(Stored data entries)

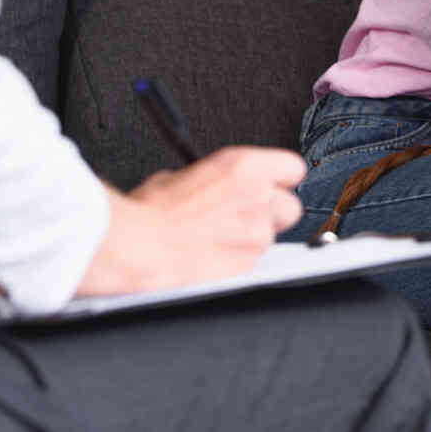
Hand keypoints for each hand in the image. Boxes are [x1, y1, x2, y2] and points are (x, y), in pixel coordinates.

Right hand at [81, 146, 306, 295]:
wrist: (137, 247)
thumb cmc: (150, 211)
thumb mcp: (184, 174)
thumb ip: (218, 179)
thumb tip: (223, 184)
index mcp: (244, 167)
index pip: (293, 168)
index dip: (281, 179)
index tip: (272, 185)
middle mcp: (259, 198)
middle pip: (290, 206)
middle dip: (272, 213)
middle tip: (244, 216)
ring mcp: (257, 233)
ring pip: (272, 237)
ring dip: (252, 238)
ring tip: (218, 239)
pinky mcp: (248, 265)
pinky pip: (254, 261)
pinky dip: (238, 260)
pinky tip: (213, 257)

(WORK TO BE COMPLETED): Go through the records and copy each line with "hand" in it.

(THE ANSWER):
Hand keypoints for each hand in the image. Boxes are [x1, y1, x2, y2] and points are (x, y), in pixel coordinates.
Right hand at [81, 146, 306, 295]:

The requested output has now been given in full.